Uneven State-Level Impacts

The effects of tapering will not be evenly distributed. Developers expect sharper consequences in states with strict tariff caps and limited corridor availability.

Haryana and Rajasthan are expected to be among the hardest hit, while states with more flexible open-access rules may remain attractive. Resource-rich exporters like Rajasthan, Gujarat, and Tamil Nadu may also face challenges, not because of their generation economics but because long corridors raise landed tariffs for buyers. In contrast, states such as Madhya Pradesh, Maharashtra, and Karnataka could emerge relatively unscathed, and in some cases may even benefit from developers choosing in-state siting.

Prashant Mathur, CEO at Saatvik Green Energy, emphasized the broader transition underway. “The tapering of ISTS waivers highlights the evolving economics of renewable energy and the importance of strategic planning to sustain competitiveness. Earlier, the full waiver significantly reduced the cost of transmitting electricity across state lines, helping renewables gain a strong competitive edge. With the phase-down now underway, developers will need to adapt to higher landed tariffs while continuing to attract buyers.”

For the sector, this transition underscores the importance of open access transmission, which can still enable businesses to procure renewable energy from anywhere in the country and reduce regional cost disparities. Done correctly, this will keep the sector attractive for investors and ensure consumers continue to benefit from affordable green power.
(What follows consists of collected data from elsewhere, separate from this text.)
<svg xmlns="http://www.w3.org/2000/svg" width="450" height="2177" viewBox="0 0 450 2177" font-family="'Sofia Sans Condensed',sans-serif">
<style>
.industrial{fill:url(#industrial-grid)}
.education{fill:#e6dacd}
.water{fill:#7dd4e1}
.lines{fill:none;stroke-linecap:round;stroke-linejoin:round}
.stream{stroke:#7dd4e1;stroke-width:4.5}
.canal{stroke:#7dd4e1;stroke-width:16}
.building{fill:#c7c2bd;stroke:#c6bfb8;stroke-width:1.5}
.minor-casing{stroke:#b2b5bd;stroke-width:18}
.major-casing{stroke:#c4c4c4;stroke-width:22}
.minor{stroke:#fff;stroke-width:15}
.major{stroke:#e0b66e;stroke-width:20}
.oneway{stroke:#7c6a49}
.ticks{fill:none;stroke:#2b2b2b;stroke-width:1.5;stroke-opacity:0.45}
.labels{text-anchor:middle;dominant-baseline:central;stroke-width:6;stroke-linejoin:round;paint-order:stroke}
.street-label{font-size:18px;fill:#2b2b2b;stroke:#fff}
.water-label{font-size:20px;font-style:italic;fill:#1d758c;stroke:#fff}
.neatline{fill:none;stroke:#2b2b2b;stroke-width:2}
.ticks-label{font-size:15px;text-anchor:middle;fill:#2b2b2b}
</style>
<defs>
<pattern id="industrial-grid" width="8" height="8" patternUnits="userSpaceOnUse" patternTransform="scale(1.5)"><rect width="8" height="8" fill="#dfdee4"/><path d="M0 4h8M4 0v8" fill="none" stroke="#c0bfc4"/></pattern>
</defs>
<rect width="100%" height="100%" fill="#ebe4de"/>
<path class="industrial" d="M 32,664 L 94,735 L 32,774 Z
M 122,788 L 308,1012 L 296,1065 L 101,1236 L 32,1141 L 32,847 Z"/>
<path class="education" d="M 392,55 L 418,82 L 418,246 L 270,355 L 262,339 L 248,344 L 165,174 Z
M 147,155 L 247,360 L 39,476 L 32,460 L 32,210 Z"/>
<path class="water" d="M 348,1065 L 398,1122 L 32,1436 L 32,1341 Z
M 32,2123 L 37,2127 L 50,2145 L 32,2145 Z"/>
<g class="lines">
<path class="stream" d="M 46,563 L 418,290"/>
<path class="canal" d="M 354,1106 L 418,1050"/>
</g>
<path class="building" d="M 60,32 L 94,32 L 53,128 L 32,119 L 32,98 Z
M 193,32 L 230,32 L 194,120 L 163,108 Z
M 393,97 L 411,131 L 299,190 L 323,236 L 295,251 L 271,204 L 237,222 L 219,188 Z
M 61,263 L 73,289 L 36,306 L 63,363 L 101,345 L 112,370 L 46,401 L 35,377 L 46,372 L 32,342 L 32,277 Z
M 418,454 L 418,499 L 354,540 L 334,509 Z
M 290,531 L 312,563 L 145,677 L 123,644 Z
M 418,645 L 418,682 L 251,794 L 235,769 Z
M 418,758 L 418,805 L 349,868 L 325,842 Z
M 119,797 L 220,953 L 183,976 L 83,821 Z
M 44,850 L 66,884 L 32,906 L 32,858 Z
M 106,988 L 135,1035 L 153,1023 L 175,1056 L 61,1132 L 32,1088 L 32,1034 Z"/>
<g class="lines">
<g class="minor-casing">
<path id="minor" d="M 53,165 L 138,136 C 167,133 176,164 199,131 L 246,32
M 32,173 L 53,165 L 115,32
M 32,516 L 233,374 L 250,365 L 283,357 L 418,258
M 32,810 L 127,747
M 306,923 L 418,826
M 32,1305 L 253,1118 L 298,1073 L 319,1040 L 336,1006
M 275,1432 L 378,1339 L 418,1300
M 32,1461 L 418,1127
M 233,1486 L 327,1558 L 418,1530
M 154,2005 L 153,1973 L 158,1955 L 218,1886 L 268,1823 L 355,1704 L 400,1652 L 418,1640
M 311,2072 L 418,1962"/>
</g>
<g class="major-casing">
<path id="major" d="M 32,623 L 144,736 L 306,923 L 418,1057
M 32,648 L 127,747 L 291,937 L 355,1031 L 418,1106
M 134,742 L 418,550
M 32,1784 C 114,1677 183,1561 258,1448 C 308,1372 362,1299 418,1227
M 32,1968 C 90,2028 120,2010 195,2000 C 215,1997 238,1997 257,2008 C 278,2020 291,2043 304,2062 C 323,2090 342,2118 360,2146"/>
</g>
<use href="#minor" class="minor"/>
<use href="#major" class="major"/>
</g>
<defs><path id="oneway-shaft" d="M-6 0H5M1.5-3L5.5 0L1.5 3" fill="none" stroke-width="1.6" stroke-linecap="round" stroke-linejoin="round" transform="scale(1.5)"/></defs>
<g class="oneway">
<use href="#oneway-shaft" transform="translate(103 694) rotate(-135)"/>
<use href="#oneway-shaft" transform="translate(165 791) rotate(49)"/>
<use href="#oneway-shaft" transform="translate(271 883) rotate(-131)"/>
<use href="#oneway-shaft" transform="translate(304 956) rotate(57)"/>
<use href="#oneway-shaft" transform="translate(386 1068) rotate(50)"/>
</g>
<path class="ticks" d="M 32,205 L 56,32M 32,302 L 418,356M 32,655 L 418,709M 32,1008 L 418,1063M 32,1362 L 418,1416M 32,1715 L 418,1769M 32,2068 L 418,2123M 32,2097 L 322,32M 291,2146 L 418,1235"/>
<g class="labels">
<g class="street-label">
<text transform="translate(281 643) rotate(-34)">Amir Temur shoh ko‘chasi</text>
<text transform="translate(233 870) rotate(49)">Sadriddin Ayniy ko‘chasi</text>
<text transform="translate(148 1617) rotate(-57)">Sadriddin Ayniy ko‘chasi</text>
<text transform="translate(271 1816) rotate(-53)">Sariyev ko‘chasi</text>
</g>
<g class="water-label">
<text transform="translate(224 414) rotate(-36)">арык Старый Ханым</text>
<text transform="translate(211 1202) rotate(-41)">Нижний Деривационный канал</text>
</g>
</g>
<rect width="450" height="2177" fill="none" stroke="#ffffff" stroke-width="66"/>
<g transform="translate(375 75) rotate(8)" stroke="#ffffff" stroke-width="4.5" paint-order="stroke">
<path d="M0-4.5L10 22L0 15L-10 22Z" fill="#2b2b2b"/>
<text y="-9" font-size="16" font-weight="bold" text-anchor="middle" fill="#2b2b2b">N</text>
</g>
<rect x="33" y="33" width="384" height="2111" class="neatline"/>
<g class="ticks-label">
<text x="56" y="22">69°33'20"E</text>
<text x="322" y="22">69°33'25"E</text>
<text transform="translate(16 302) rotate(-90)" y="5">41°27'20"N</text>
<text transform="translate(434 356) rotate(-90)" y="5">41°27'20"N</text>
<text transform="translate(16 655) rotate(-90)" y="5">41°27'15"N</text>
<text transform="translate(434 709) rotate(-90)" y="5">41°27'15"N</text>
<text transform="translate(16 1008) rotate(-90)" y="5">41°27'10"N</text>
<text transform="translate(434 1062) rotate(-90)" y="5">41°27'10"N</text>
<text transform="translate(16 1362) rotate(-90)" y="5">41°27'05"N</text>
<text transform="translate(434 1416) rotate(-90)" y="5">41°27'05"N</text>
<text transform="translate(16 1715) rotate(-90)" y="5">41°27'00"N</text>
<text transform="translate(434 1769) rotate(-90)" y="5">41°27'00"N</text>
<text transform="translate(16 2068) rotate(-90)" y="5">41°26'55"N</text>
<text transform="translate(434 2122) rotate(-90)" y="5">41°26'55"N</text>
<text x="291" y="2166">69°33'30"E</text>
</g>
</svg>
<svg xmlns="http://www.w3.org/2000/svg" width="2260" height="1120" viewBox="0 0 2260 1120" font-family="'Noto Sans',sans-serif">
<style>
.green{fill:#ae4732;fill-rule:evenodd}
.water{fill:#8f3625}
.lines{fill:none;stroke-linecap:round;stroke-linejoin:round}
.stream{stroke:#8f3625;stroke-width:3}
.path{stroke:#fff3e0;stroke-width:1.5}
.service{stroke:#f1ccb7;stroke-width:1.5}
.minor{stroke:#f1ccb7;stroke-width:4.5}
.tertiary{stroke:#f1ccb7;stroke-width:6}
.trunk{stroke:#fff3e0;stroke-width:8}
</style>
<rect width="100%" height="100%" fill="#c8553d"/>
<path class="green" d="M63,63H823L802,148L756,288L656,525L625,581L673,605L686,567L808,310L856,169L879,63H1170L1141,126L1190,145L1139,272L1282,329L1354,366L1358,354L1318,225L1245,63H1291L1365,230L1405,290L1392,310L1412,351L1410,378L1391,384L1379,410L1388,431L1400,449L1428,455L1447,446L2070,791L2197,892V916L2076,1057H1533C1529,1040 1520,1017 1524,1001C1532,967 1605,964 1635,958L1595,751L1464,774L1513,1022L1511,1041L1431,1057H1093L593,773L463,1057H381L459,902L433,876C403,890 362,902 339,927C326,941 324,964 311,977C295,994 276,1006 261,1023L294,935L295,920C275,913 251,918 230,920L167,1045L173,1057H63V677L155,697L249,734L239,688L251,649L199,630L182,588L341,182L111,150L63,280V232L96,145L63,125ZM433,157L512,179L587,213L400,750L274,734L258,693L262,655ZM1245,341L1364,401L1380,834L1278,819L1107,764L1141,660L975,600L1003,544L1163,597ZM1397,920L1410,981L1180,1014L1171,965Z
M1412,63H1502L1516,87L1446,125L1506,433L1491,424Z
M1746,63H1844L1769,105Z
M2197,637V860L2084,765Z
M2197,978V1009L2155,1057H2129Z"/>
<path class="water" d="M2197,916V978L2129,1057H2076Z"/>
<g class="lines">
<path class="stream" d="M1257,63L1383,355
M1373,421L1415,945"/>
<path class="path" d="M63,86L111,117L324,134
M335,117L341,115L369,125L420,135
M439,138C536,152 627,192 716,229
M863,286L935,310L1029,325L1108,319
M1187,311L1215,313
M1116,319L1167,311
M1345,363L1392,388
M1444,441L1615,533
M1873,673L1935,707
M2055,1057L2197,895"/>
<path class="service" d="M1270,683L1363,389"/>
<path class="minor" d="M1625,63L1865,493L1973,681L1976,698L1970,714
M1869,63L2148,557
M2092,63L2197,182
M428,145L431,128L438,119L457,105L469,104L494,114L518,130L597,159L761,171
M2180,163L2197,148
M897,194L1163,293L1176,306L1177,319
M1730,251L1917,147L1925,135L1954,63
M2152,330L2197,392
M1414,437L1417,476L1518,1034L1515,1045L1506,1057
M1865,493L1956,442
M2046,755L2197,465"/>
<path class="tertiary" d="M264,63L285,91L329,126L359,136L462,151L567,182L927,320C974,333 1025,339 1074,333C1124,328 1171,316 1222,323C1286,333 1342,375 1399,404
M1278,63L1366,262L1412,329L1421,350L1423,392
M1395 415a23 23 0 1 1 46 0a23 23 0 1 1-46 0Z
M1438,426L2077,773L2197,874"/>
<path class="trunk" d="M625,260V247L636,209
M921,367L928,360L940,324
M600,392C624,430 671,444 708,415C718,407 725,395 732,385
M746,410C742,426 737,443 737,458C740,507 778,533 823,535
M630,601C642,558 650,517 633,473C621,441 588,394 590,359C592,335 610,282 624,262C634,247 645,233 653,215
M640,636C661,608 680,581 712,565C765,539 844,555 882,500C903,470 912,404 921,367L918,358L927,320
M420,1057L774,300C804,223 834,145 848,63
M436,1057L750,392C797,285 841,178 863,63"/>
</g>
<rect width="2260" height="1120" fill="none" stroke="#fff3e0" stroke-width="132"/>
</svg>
Mathur noted that waiver-linked deadlines have already driven faster execution, while the GNA framework has improved transparency, albeit with persisting challenges around augmentation and congestion. States with longer evacuation corridors, such as Rajasthan and Gujarat, may face sharper impacts once the waiver phases down, whereas projects closer to demand centres will remain relatively insulated.

A Defining Moment

The phase-out of the ISTS waiver represents a structural recalibration for Indian renewables. For some developers, it is a threat. Gupta cautioned that without calibrated deadline extensions, “several projects could turn borderline unviable,” potentially slowing India’s broader energy transition. For others, it is a catalyst for adaptation.

Mathur argued that sector competitiveness will now hinge on innovation, diversified offtake models, and continued policy support. Open access transmission, he said, will remain a powerful driver of corporate procurement. With the right mix of policy backing and business innovation, India can still stay on track for its 500 GW non-fossil target by 2030.

The taper removes a long-standing incentive, but it is also forcing developers to adjust strategies, whether through in-state siting, storage integration, portfolio diversification, or market hedging. Those shifts could ultimately make the sector more resilient in the decade ahead.